TEXT EXCERPT>
--- --- ---
Why Mentors Matter

Published in Command Magazine, Fall 2022

By Ed Wojcicki

I was taking a walk in downtown Springfield recently and crossed paths with a woman who runs a large social service organization in Sangamon County. She introduced me to a colleague who I didn’t know and said to him, “Ed was my mentor when we both worked at the University of Illinois Springfield.” That surprised me. I did not know that she considered me a mentor, though I appreciated the compliment. She had been a head coach at the university, and I had a high administrative position with oversight of athletics. I did spend a lot of time collectively with her and other coaches to understand their big concerns and how I might provide some institutional support. What I did was listen, respond and instruct them on what was possible or not possible within our institutional policies and politics. She took that as mentoring, and I’ll accept that.

A similar thing happened to me when I returned to the university for an ILACP-NAACP World Café years after working there. A leader of the Black Male Collegiate Society came up to me and thanked me for all the help I had given him. What do you mean? I asked. “I used to watch how you interacted with everybody and with me and the students, and I noticed how you really listened and showed such respect to us students,” he said. This served as a reminder that anyone is a leadership position is always being watched.

Accidental mentoring

Those chance encounters also reminded me is that there is a third kind of mentoring in addition to formal mentoring and informal mentoring. This third way might be called accidental mentoring, which I describe as being present and modeling good behavior. It could be accidental for one of two reasons:

  • The leader doesn’t realize the person perceives the good advice or modeling as mentoring.
  • The people being mentored weren’t expecting such personal attention but look back on it as transformative in their careers.
--- --- ---
DATASET ENTRIES>

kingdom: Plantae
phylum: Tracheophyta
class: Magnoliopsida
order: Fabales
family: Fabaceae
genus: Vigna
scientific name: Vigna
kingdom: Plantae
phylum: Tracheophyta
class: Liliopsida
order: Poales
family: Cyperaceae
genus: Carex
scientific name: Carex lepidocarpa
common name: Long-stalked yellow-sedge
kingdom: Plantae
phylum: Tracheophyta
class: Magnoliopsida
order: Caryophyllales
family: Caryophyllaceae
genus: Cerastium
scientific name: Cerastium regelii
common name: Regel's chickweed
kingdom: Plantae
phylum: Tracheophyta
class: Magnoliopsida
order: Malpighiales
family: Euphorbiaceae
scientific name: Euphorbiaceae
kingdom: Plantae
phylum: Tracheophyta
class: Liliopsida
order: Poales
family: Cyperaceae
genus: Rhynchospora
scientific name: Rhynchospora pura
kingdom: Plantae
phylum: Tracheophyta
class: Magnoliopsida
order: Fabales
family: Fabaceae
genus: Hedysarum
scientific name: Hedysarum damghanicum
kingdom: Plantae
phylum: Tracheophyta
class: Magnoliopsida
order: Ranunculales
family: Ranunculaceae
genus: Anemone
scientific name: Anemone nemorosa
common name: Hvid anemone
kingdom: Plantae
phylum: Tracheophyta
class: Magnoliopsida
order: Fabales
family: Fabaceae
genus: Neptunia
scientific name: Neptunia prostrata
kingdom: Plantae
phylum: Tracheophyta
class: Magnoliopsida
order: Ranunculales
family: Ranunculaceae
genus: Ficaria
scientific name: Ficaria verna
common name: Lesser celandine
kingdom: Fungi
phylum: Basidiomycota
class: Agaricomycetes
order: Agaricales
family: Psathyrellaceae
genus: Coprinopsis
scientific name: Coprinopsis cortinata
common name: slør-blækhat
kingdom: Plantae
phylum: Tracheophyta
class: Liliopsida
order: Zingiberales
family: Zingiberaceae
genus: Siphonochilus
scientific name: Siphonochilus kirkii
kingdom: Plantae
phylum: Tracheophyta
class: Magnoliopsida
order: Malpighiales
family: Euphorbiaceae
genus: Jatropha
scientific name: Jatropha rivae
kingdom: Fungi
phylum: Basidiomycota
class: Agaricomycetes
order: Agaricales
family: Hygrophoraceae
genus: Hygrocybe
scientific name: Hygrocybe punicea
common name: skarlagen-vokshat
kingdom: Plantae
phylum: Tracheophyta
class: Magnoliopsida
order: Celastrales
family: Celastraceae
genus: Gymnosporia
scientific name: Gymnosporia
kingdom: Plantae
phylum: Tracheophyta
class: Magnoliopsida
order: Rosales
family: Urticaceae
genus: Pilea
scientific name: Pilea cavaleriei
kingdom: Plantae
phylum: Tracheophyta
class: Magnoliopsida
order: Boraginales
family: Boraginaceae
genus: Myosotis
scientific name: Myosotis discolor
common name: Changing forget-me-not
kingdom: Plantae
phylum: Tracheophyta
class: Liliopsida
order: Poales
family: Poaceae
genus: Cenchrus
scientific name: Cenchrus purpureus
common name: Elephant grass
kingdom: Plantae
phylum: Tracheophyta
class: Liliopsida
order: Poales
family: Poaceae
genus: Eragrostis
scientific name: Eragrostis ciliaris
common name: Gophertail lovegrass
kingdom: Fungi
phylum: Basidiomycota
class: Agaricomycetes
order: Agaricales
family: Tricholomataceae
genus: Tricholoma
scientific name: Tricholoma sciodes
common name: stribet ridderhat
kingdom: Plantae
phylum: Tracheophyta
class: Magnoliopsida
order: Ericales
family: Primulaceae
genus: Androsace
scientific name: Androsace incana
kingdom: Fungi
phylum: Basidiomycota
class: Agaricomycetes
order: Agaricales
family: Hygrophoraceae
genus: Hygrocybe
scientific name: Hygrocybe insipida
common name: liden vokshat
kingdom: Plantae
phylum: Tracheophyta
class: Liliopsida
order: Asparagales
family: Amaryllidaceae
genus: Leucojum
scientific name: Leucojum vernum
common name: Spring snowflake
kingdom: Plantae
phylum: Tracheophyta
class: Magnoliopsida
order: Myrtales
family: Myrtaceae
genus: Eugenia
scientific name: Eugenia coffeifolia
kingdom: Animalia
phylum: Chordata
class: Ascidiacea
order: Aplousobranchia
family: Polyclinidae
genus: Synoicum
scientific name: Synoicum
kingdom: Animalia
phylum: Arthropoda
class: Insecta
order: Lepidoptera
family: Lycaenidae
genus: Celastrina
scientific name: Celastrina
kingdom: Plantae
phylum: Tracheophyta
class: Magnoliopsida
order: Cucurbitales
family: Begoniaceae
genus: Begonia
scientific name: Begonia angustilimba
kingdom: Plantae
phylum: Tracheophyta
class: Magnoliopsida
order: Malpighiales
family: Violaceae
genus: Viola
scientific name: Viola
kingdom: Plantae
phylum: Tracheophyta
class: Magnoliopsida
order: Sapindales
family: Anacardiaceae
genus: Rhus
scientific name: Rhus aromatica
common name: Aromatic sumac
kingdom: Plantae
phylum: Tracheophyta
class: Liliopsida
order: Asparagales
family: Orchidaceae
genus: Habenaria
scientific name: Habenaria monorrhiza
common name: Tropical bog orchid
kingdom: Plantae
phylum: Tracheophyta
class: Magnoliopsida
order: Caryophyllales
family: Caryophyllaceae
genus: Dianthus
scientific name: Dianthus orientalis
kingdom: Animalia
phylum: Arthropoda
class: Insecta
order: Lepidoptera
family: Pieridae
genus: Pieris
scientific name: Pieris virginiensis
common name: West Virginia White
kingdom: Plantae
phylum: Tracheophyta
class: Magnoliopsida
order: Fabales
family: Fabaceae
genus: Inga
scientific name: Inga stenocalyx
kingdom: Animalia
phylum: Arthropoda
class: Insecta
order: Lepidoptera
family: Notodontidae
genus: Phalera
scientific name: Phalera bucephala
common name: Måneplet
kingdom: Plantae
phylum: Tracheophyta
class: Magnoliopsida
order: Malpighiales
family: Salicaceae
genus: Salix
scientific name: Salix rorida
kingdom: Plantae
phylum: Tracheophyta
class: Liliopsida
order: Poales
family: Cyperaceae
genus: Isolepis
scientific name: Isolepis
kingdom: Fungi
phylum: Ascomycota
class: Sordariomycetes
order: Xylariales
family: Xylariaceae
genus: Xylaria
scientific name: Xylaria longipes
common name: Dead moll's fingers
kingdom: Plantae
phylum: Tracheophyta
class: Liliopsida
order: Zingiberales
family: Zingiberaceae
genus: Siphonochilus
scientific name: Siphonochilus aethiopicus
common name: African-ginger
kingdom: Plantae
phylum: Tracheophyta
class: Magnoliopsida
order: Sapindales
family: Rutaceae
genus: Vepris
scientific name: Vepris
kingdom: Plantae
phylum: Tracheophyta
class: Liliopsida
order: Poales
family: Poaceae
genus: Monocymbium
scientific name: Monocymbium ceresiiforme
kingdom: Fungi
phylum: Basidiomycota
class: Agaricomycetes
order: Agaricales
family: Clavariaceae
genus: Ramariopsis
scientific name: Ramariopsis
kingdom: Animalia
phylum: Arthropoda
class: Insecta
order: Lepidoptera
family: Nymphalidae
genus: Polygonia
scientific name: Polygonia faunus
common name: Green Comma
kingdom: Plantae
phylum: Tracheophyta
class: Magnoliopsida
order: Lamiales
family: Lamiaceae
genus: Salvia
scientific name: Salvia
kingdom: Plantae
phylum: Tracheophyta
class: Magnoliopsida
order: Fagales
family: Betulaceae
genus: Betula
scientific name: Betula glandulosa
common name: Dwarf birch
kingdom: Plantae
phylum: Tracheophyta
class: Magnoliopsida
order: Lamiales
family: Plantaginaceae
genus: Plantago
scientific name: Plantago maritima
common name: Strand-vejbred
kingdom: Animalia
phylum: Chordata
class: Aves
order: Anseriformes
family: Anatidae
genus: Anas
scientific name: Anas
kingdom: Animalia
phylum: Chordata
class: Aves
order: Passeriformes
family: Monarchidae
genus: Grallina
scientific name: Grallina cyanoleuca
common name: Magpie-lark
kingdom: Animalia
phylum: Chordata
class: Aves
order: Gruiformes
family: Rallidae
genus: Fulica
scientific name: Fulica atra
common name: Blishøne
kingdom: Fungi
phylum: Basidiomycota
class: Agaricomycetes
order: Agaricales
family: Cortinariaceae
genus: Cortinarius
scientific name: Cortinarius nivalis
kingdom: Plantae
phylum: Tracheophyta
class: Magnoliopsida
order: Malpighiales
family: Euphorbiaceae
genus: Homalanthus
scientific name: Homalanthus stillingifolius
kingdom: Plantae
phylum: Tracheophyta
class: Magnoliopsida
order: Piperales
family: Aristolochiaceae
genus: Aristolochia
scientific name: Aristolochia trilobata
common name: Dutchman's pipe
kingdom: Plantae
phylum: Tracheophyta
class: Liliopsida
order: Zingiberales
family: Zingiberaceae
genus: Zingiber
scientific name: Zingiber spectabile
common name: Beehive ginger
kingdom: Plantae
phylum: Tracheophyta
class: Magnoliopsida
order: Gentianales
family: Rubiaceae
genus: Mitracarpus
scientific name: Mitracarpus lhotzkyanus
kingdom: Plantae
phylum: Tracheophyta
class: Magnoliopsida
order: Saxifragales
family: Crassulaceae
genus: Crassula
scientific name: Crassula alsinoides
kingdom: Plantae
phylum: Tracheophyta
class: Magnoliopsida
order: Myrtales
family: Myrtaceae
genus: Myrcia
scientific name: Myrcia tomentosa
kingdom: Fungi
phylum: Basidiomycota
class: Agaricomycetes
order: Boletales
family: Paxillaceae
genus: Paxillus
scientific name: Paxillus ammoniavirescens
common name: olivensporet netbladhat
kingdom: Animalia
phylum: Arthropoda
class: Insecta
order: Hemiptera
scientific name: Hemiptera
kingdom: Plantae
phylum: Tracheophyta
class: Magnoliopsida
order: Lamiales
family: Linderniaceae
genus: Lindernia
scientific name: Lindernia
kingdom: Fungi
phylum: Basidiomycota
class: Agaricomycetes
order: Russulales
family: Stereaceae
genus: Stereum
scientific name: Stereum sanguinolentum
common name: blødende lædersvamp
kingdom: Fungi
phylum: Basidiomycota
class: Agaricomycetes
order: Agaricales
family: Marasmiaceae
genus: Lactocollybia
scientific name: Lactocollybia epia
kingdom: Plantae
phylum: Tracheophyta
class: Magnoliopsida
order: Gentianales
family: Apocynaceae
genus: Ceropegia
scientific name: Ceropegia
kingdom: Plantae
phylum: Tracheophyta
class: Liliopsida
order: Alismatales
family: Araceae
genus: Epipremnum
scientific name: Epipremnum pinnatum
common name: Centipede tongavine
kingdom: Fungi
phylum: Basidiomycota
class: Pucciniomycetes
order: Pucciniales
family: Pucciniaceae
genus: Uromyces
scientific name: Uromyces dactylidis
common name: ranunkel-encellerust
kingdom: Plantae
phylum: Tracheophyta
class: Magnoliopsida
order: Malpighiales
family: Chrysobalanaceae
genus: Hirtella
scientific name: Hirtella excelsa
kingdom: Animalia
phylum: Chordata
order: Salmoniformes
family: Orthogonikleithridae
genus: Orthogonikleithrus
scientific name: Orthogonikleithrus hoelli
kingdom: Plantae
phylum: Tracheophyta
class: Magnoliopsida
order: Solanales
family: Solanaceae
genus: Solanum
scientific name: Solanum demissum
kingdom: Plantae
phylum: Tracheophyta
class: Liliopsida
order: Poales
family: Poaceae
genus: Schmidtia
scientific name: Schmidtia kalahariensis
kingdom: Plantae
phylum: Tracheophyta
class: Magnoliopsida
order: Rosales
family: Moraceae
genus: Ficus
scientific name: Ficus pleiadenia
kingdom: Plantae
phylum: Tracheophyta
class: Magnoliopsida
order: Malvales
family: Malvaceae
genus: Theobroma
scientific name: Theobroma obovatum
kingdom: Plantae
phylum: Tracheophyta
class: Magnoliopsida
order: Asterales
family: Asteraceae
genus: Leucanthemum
--- --- ---
GIVEN INSTRUCTION 1> Name every kind of mentoring that the mentoring article mentions.
GIVEN INSTRUCTION 2> Write the next part of the mentoring article, picking up right after its last bullet point.

WRITTEN RESPONSE 1>
- Formal mentoring
- Informal mentoring
- Accidental mentoring

WRITTEN RESPONSE 2>
I thought of all this in the context of how police chiefs learn to be chiefs when they are new chiefs. I asked our current Board of Officers and some past presidents and other members who their mentors were, and their responses are compiled in a separate article. Many said they did not select a formal mentor, but instead, one or more of their supervisors “saw something in them” and took the initiative to nudge them to higher aspirations.

The late, great Russell Laine, for example, has admitted that he was “feeling lost and scared” as a young police chief when ILACP past president Chief Carl Dobbs called him and encouraged him to get more involved in the profession. “He saw something in me that I did not see myself,” Laine said. He dipped his toe in the Illinois Chiefs association and found significant assistance and camaraderie. That eventually led to Laine being not only the Illinois Chiefs’ president, but also president of the International Chiefs a decade. All belong Carl

The message from that should be clear to all chiefs and command staff: If you see something special among the up-and-comers in law enforcement, look for creative ways to give them opportunities for personal and professional growth. It’s a different way of thinking: If you see something, say something. If you don’t do that, they may not get the chances they deserve. If they’re as good as you think they are, they will take the opportunity and run with it; so you really don’t have to do all that much.

Top mentoring topics

In policing, much of what is written about mentors has to do with helping young officers. Less it out there about how chiefs can be mentored. I suspect that much of it happens informally, with chiefs looking to people they know to get advice and insights. The International Chiefs have a mentoring program in which some of our members were active (see George Graves’ comments), but I don’t hear much about it now.

What I do pick up is that some of the main issues that lead a police chief to seek a mentor are:

  • Leadership, communications and management skills
  • Ethical and liability issues
  • Disciplinary and personnel issues
  • Handling the budget
  • Community relations
  • Relationships with elected officials
  • Media relations
  • Use of force and officer-involved shootings
  • Management of day-to-day operations

Hero’s Journey

I won’t recast here my passionate interest in the “hero’s journey,” which I have often spoken about, written about previously in Command magazine, and created a web page called The Hero’s Journey and the Cop.

Simply put, the classic hero’s journey has three main phases: a call to adventure, leaving your past life only to find a long period of struggles and obstacles, and finally returning to the ordinary world a transformed person. I know that cops shun the "hero" label, but they can benefit from learning how their careers, driven by service and sacrifice, follow an astonishing resemblance to the classic hero’s journey as it unfolds in every culture and every genre.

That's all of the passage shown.